In this paper, I discuss the “instrument-effects” (Ferguson, 1994) of Metro Manila’s disaster risk reduction and management program (DRRM) and consider the revanchist aspects of building resilience in deeply unequal cities. I look at the experience of Pasig City, one of the 17 local governments of Metro Manila which is widely held to be a model for DRRM practice but has evicted 6,171 informal settler families (ISFs) living along waterways between July 2011 and February 2016, to argue that DRRM performs a delicate political task. It serves as a powerful recourse and a politically expedient tool to assist the city’s urban resilience and development goals while simultaneously addressing its slum problem. Slum dwellers are evicted from urban centers in the capital region and expelled to the suburbs under the pretext of a compelling regime that insists on its benevolence and relies on its urgency to accomplish the fragile task of removing more than 60,000 ISFs residing along Metro Manila’s waterways.

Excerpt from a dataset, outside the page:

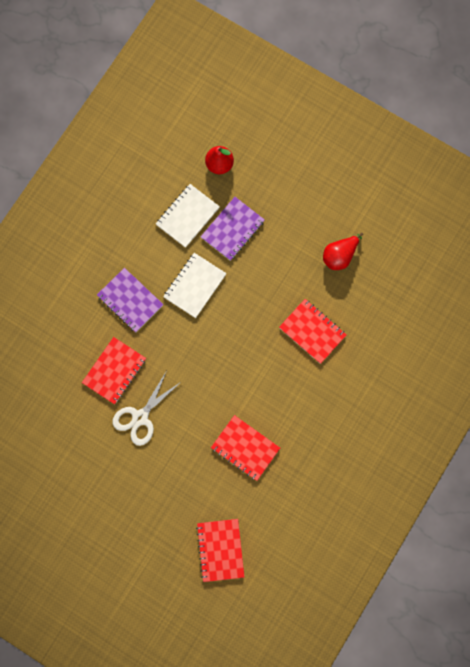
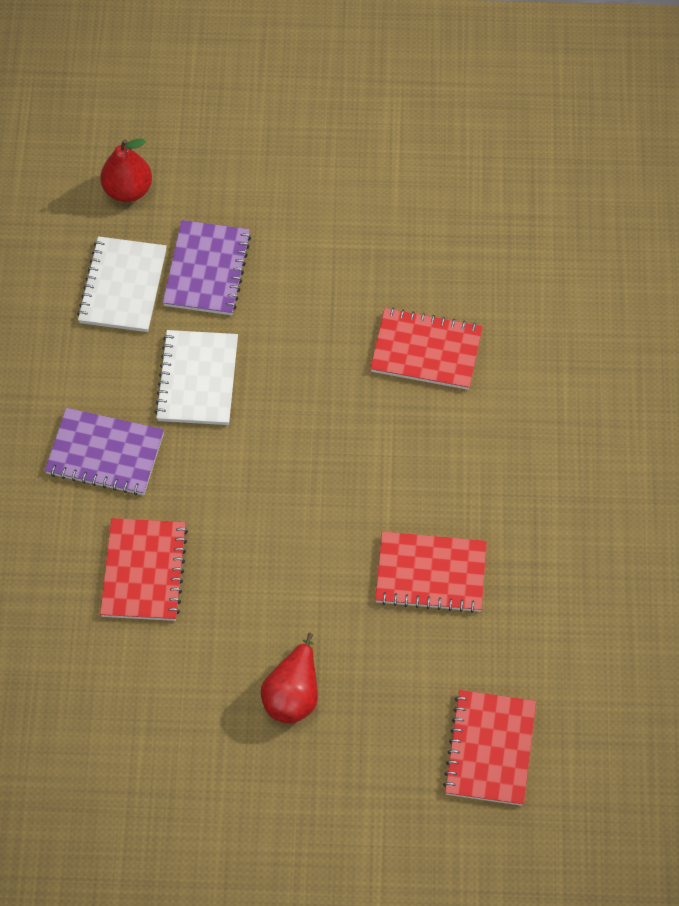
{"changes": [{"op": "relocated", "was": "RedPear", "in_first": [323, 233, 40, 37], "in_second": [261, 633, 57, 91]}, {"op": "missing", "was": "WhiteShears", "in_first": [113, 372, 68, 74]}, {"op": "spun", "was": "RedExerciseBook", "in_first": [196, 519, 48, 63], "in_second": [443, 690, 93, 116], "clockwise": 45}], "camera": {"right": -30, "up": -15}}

Drawing on a critical discourse analysis of key informant interviews, policy documents, and government data, I demonstrate that the notion of evictions as necessary “neutral”, “technical”, and “apolitical” acts of governance (Ferguson, 1994) is mobilized toward the displacement of undesirable bodies and abject geographies from the city. I show that hegemonic understandings of risk and resilience—of what constitutes risk and what counts as resilience, of which risks are pertinent and which resiliencies are deficient, and of who is at risk and who is resilient—are necessarily classed in order to construct the slum as the object of intervention and insulate the propertied and the more ‘valuable’ public from the exigencies of DRRM, particularly the linear, template responses deployed against the poor. I devote significant attention to ‘danger zones’, a key concept at the heart of disaster-induced evictions, to explain how defining some of the most essential categories of DRRM facilitates its revanchist aims. The term danger zones, as used in Philippine DRRM policy, was formulated not in reference to hazard maps, risk assessments, or other technologies of disaster risk management, but to a law specifying the territories of homelessness and urban informality as ‘danger areas’ and governing the eviction and demolition of the encroachments and “illegal environments” of the poor (Ghertner 2010). Defining danger zones in terms of aesthetics, poverty, and informality meant that only poor, informal spaces are evicted, while elite enclaves and middle class spaces in high-risk flood areas remain unthreatened.
I conclude by arguing that the perception of slums as obstructions to disaster resilience ultimately explains why evictions are the cornerstone of Metro Manila’s DRRM program and why the slum- dwelling poor are essentially excluded from urban imaginaries of resilience.
Ferguson, James. 1994. The Anti-Politics Machine. Minnesota: University of Minnesota Press.
Ghertner, D. Asher. 2010. “Rule by Aesthetics: World-Class City Making in Delhi.” PhD dissertation, Energy and Resources Group, University of California, Berkeley.